Todas se horrorizaron por el cálculo.
La vieja Lucrecia, una serpiente nonagenaria tan sabia como las rocas milenarias del volcán Etna de donde procedía, encendió con sumo cuidado una pipa y chupó lentamente mientras hablaba.
—Y yo me pregunto, ¿cómo consiguió la dama oscura materializarse por primera vez? ¿De dónde extrajo la fuerza necesaria para hacer acopio de la sangre que necesitaba?
Sentí cómo me temblaban las piernas.

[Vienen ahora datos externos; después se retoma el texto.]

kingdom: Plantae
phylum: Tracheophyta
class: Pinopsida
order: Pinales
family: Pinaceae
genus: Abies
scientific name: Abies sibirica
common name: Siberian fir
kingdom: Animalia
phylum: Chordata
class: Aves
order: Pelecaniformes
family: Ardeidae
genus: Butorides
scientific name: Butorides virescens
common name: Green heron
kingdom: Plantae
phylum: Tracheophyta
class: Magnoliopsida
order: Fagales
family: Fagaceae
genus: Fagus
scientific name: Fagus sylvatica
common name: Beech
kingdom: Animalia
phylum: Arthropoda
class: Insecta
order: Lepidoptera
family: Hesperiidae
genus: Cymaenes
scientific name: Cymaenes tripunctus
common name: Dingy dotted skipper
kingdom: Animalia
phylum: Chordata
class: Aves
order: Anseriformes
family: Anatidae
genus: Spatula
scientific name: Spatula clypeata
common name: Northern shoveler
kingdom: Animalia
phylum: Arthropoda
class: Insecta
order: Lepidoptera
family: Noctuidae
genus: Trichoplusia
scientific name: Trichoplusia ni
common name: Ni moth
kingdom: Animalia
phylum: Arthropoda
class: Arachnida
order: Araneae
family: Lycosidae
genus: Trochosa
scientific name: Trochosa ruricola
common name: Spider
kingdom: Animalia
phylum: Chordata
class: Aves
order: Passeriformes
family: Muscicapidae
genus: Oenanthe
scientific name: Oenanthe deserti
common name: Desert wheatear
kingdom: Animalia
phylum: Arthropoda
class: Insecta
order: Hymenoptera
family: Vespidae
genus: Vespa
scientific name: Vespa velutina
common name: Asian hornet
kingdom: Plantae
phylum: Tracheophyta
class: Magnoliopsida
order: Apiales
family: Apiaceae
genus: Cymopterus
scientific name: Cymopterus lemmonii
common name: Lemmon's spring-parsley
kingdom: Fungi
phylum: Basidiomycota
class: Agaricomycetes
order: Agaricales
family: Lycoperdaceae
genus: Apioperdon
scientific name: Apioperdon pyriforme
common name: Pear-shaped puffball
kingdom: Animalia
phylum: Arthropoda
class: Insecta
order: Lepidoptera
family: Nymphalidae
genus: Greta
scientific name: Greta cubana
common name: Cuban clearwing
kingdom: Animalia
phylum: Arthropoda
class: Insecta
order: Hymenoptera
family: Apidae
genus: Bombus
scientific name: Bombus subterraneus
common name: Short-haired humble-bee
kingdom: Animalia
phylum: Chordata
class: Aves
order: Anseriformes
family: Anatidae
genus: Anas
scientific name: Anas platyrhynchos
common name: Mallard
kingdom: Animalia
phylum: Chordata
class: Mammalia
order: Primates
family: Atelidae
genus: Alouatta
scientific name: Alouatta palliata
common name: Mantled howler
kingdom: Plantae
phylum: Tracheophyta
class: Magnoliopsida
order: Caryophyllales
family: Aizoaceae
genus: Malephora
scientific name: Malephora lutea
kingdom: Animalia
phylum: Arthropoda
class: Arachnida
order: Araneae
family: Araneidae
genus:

Ésa era la misma pregunta que yo me había hecho. ¿Era yo la culpable?
Y de pronto, solemnemente, Deméter se puso en pie.
—Bien. Debo deciros algo muy doloroso para mí.
Me miró y se señaló a sí misma.
—Pongo mi cargo de matriarca recién electo a vuestra disposición. Por eso os he convocado a todas y por eso también he hecho venir a mi hija Selene.
Yo palidecí. Creía que Deméter me había invitado con la intención de exponer los resultados de mi investigación. Pero no. Todo había sido más premeditado, más sucio.
—Mi hija Selene, de quien soy absolutamente responsable, fue quien, con su inconsciencia, convocó la fuerza de la dama oscura para corporeizarse.
Todos los ojos se posaron en mí. Sentí cómo el mundo se hundía bajo mis pies, cómo la vergüenza me inundaba, cómo los reproches arañaban mi ropa, pellizcaban mi piel y golpeaban mi conciencia. ¿Por qué mi madre me había tendido esa trampa? ¿Por qué no me advirtió de su intención?
Lil, inteligente y sensitiva, advirtió mi total desconcierto y se apiadó de mí.
—Deméter, ¿no habías avisado a tu hija de este juicio público?
Mi madre asintió.
—Selene no sabía nada.
La voz de Ludmila no sonó tan piadosa como la de Lil:
—Dinos, Selene, ¿cómo la convocaste?
Quise ponerme en pie, pero las piernas no me obedecían. Quise mirarlas a los ojos, pero el cuello no me sostenía la cabeza. Quise llorar, pero las lágrimas se empeñaban en permanecer secas.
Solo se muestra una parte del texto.